* [Aim of the task]:
Set every line of text in the material below into a numbered list, leaving out blank lines and the pictures.

* [Available data]:
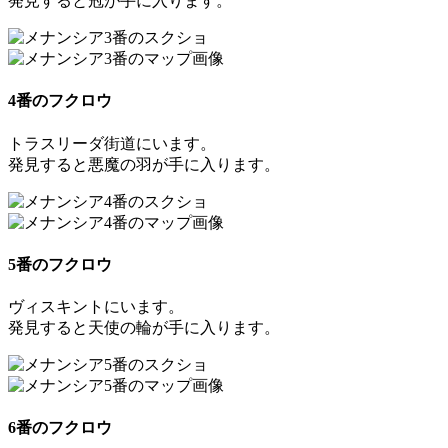
発見すると
冠
が手に入ります。
4番のフクロウ
トラスリーダ街道にいます。
発見すると
悪魔の羽
が手に入ります。
5番のフクロウ
ヴィスキントにいます。
発見すると
天使の輪
が手に入ります。
6番のフクロウ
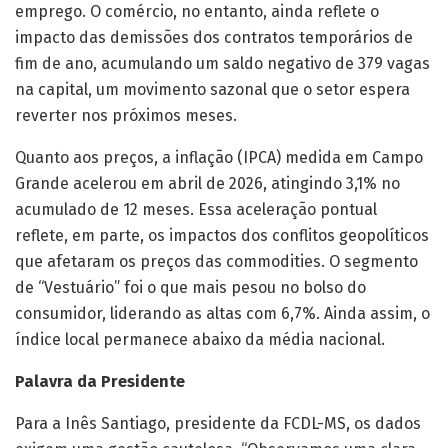
emprego. O comércio, no entanto, ainda reflete o
impacto das demissões dos contratos temporários de
fim de ano, acumulando um saldo negativo de 379 vagas
na capital, um movimento sazonal que o setor espera
reverter nos próximos meses.
Quanto aos preços, a inflação (IPCA) medida em Campo
Grande acelerou em abril de 2026, atingindo 3,1% no
acumulado de 12 meses. Essa aceleração pontual
reflete, em parte, os impactos dos conflitos geopolíticos
que afetaram os preços das commodities. O segmento
de “Vestuário” foi o que mais pesou no bolso do
consumidor, liderando as altas com 6,7%. Ainda assim, o
índice local permanece abaixo da média nacional.
Palavra da Presidente
Para a Inês Santiago, presidente da FCDL-MS, os dados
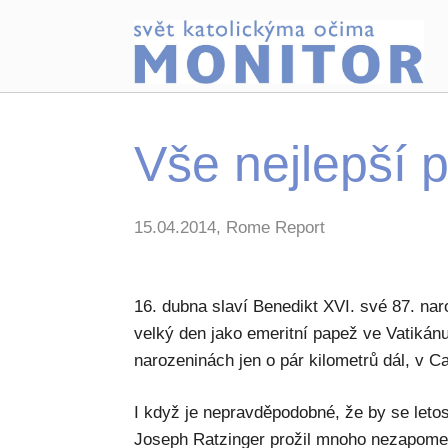
Vše nejlepší 
15.04.2014, Rome Report
16. dubna slaví Benedikt XVI. své 87. nar
velký den jako emeritní papež ve Vatikánu
narozeninách jen o pár kilometrů dál, v C
I když je nepravděpodobné, že by se letos
Joseph Ratzinger prožil mnoho nezapomen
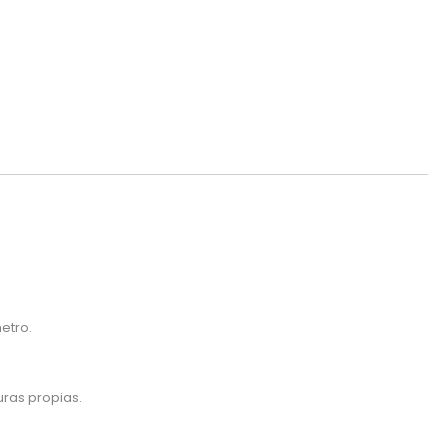
etro.
uras propias.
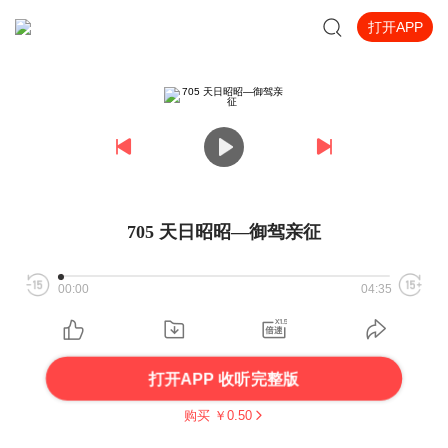
打开APP
705 天日昭昭—御驾亲征
00:00
04:35
打开APP 收听完整版
购买 ￥
0.50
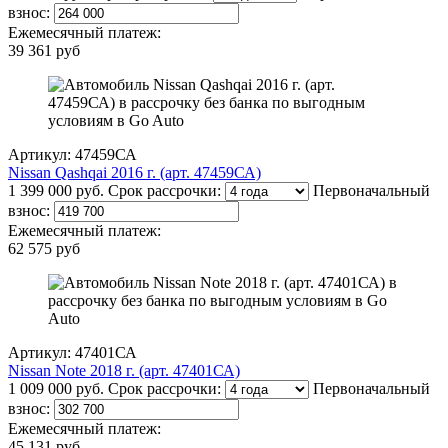
взнос:
Ежемесячный платеж:
39 361 руб
Артикул: 47459СА
Nissan Qashqai 2016 г. (арт. 47459СА)
1 399 000 руб.
Срок рассрочки:
Первоначальный
взнос:
Ежемесячный платеж:
62 575 руб
Артикул: 47401СА
Nissan Note 2018 г. (арт. 47401СА)
1 009 000 руб.
Срок рассрочки:
Первоначальный
взнос:
Ежемесячный платеж:
45 131 руб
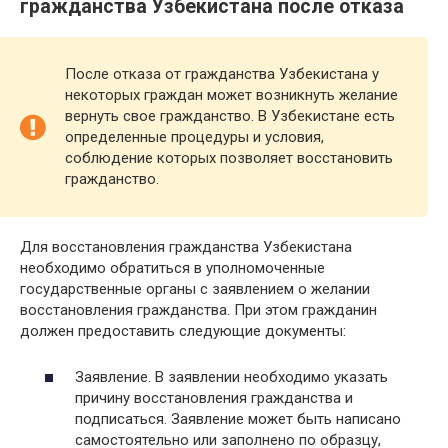
гражданства Узбекистана после отказа
После отказа от гражданства Узбекистана у
некоторых граждан может возникнуть желание
вернуть свое гражданство. В Узбекистане есть
определенные процедуры и условия,
соблюдение которых позволяет восстановить
гражданство.
Для восстановления гражданства Узбекистана
необходимо обратиться в уполномоченные
государственные органы с заявлением о желании
восстановления гражданства. При этом гражданин
должен предоставить следующие документы:
Заявление. В заявлении необходимо указать
причину восстановления гражданства и
подписаться. Заявление может быть написано
самостоятельно или заполнено по образцу,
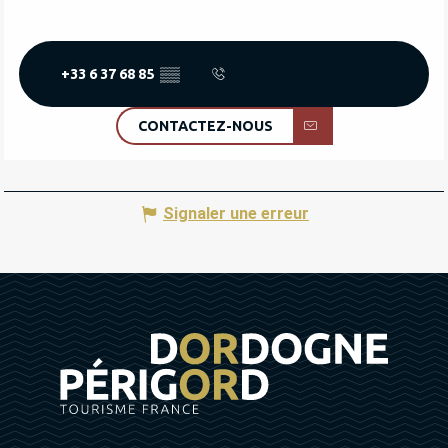
+33 6 37 68 85
▒▒
CONTACTEZ-NOUS
Signaler une erreur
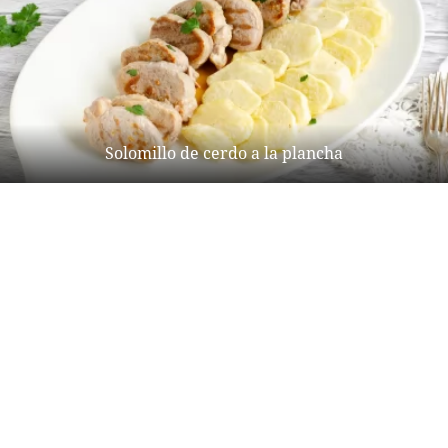
Solomillo de cerdo a la plancha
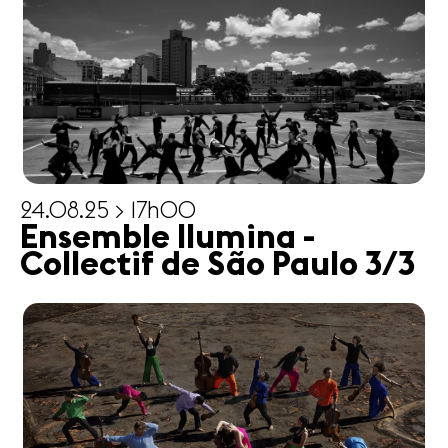
24.08.25 > 17h00
Ensemble Ilumina -
Collectif de São Paulo 3/3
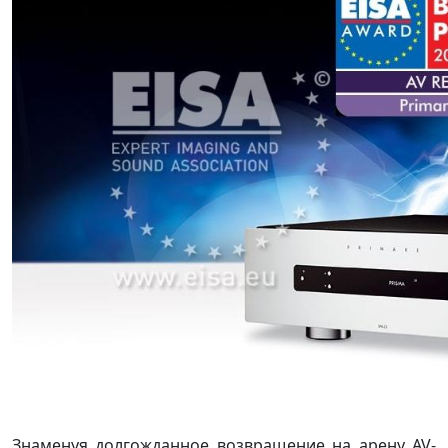
Знаменуя долгожданное возвращение на арену AV-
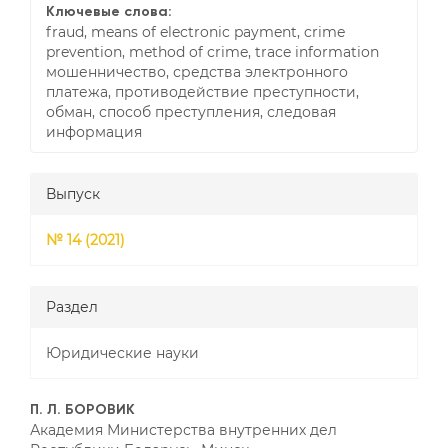
Ключевые слова:
fraud, means of electronic payment, crime
prevention, method of crime, trace information
мошенничество, средства электронного
платежа, противодействие преступности,
обман, способ преступления, следовая
информация
Выпуск
№ 14 (2021)
Раздел
Юридические науки
##plugins.themes.bootstrap3
П. Л. БОРОВИК
Академия Министерства внутренних дел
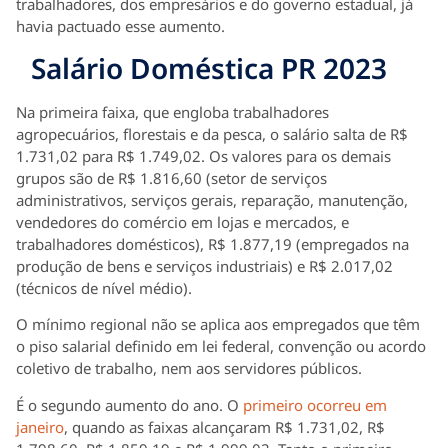
trabalhadores, dos empresários e do governo estadual, já
havia pactuado esse aumento.
Salário Doméstica PR 2023
Na primeira faixa, que engloba trabalhadores
agropecuários, florestais e da pesca, o salário salta de R$
1.731,02 para R$ 1.749,02. Os valores para os demais
grupos são de R$ 1.816,60 (setor de serviços
administrativos, serviços gerais, reparação, manutenção,
vendedores do comércio em lojas e mercados, e
trabalhadores domésticos), R$ 1.877,19 (empregados na
produção de bens e serviços industriais) e R$ 2.017,02
(técnicos de nível médio).
O mínimo regional não se aplica aos empregados que têm
o piso salarial definido em lei federal, convenção ou acordo
coletivo de trabalho, nem aos servidores públicos.
É o segundo aumento do ano. O
primeiro ocorreu em
janeiro
, quando as faixas alcançaram R$ 1.731,02, R$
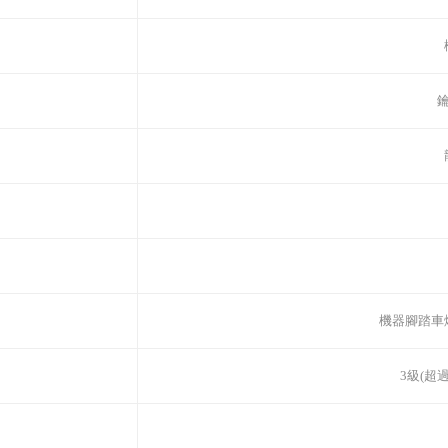
機器腳踏車
3級(超過1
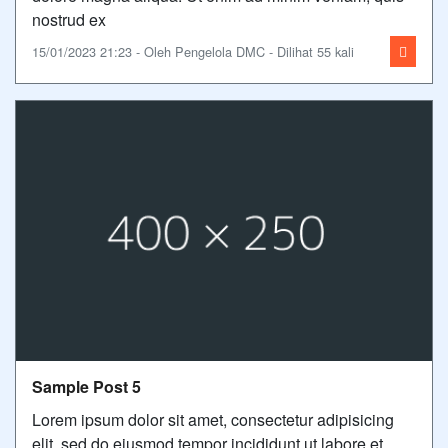
nostrud ex
15/01/2023 21:23 - Oleh Pengelola DMC - Dilihat 55 kali
Sample Post 5
Lorem ipsum dolor sit amet, consectetur adipisicing
elit, sed do eiusmod tempor incididunt ut labore et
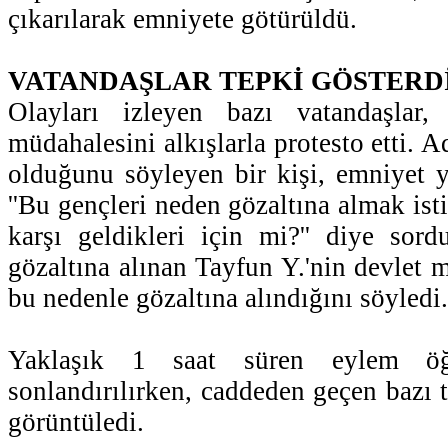
çıkarılarak emniyete götürüldü.
VATANDAŞLAR TEPKİ GÖSTERD
Olayları izleyen bazı vatandaşlar, 
müdahalesini alkışlarla protesto etti.
olduğunu söyleyen bir kişi, emniyet ye
''Bu gençleri neden gözaltına almak ist
karşı geldikleri için mi?'' diye sord
gözaltına alınan Tayfun Y.'nin devlet m
bu nedenle gözaltına alındığını söyledi.
Yaklaşık 1 saat süren eylem öğre
sonlandırılırken, caddeden geçen bazı tu
görüntüledi.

* [Reply]:
1. 発見すると
2. 冠
3. が手に入ります。
4. 4番のフクロウ
5. トラスリーダ街道にいます。
6. 発見すると
7. 悪魔の羽
8. が手に入ります。
9. 5番のフクロウ
10. ヴィスキントにいます。
11. 発見すると
12. 天使の輪
13. が手に入ります。
14. 6番のフクロウ
15. emprego. O comércio, no entanto, ainda reflete o
16. impacto das demissões dos contratos temporários de
17. fim de ano, acumulando um saldo negativo de 379 vagas
18. na capital, um movimento sazonal que o setor espera
19. reverter nos próximos meses.
20. Quanto aos preços, a inflação (IPCA) medida em Campo
21. Grande acelerou em abril de 2026, atingindo 3,1% no
22. acumulado de 12 meses. Essa aceleração pontual
23. reflete, em parte, os impactos dos conflitos geopolíticos
24. que afetaram os preços das commodities. O segmento
25. de “Vestuário” foi o que mais pesou no bolso do
26. consumidor, liderando as altas com 6,7%. Ainda assim, o
27. índice local permanece abaixo da média nacional.
28. Palavra da Presidente
29. Para a Inês Santiago, presidente da FCDL-MS, os dados
30. Vše nejlepší 
31. 15.04.2014, Rome Report
32. 16. dubna slaví Benedikt XVI. své 87. nar
33. velký den jako emeritní papež ve Vatikánu
34. narozeninách jen o pár kilometrů dál, v C
35. I když je nepravděpodobné, že by se letos
36. Joseph Ratzinger prožil mnoho nezapomen
37. etro.
38. uras propias.
39. 打开APP
40. 705 天日昭昭—御驾亲征
41. 00:00
42. 04:35
43. 打开APP 收听完整版
44. 购买 ￥
45. 0.50
46. взнос:
47. Ежемесячный платеж:
48. 39 361 руб
49. Артикул: 47459СА
50. Nissan Qashqai 2016 г. (арт. 47459СА)
51. 1 399 000 руб.
52. Срок рассрочки:
53. Первоначальный
54. взнос:
55. Ежемесячный платеж:
56. 62 575 руб
57. Артикул: 47401СА
58. Nissan Note 2018 г. (арт. 47401СА)
59. 1 009 000 руб.
60. Срок рассрочки:
61. Первоначальный
62. взнос:
63. Ежемесячный платеж:
64. 45 131 руб
65. гражданства Узбекистана после отказа
66. После отказа от гражданства Узбекистана у
67. некоторых граждан может возникнуть желание
68. вернуть свое гражданство. В Узбекистане есть
69. определенные процедуры и условия,
70. соблюдение которых позволяет восстановить
71. гражданство.
72. Для восстановления гражданства Узбекистана
73. необходимо обратиться в уполномоченные
74. государственные органы с заявлением о желании
75. восстановления гражданства. При этом гражданин
76. должен предоставить следующие документы:
77. Заявление. В заявлении необходимо указать
78. причину восстановления гражданства и
79. подписаться. Заявление может быть написано
80. самостоятельно или заполнено по образцу,
81. +33 6 37 68 85
82. ▒▒
83. CONTACTEZ-NOUS
84. Signaler une erreur
85. Solomillo de cerdo a la plancha
86. 24.08.25 > 17h00
87. Ensemble Ilumina -
88. Collectif de São Paulo 3/3
89. Знаменуя долгожданное возвращение на арену AV-
90. Ключевые слова:
91. fraud, means of electronic payment, crime
92. prevention, method of crime, trace information
93. мошенничество, средства электронного
94. платежа, противодействие преступности,
95. обман, способ преступления, следовая
96. информация
97. Выпуск
98. № 14 (2021)
99. Раздел
100. Юридические науки
101. ##plugins.themes.bootstrap3
102. П. Л. БОРОВИК
103. Академия Министерства внутренних дел
104. trabalhadores, dos empresários e do governo estadual, já
105. havia pactuado esse aumento.
106. Salário Doméstica PR 2023
107. Na primeira faixa, que engloba trabalhadores
108. agropecuários, florestais e da pesca, o salário salta de R$
109. 1.731,02 para R$ 1.749,02. Os valores para os demais
110. grupos são de R$ 1.816,60 (setor de serviços
111. administrativos, serviços gerais, reparação, manutenção,
112. vendedores do comércio em lojas e mercados, e
113. trabalhadores domésticos), R$ 1.877,19 (empregados na
114. produção de bens e serviços industriais) e R$ 2.017,02
115. (técnicos de nível médio).
116. O mínimo regional não se aplica aos empregados que têm
117. o piso salarial definido em lei federal, convenção ou acordo
118. coletivo de trabalho, nem aos servidores públicos.
119. É o segundo aumento do ano. O
120. primeiro ocorreu em
121. janeiro
122. , quando as faixas alcançaram R$ 1.731,02, R$
123. 機器腳踏車
124. 3級(超過1
125. nostrud ex
126. 15/01/2023 21:23 - Oleh Pengelola DMC - Dilihat 55 kali
127. Sample Post 5
128. Lorem ipsum dolor sit amet, consectetur adipisicing
129. elit, sed do eiusmod tempor incididunt ut labore et
130. çıkarılarak emniyete götürüldü.
131. VATANDAŞLAR TEPKİ GÖSTERD
132. Olayları izleyen bazı vatandaşlar, 
133. müdahalesini alkışlarla protesto etti.
134. olduğunu söyleyen bir kişi, emniyet ye
135. ''Bu gençleri neden gözaltına almak ist
136. karşı geldikleri için mi?'' diye sord
137. gözaltına alınan Tayfun Y.'nin devlet m
138. bu nedenle gözaltına alındığını söyledi.
139. Yaklaşık 1 saat süren eylem öğre
140. sonlandırılırken, caddeden geçen bazı tu
141. görüntüledi.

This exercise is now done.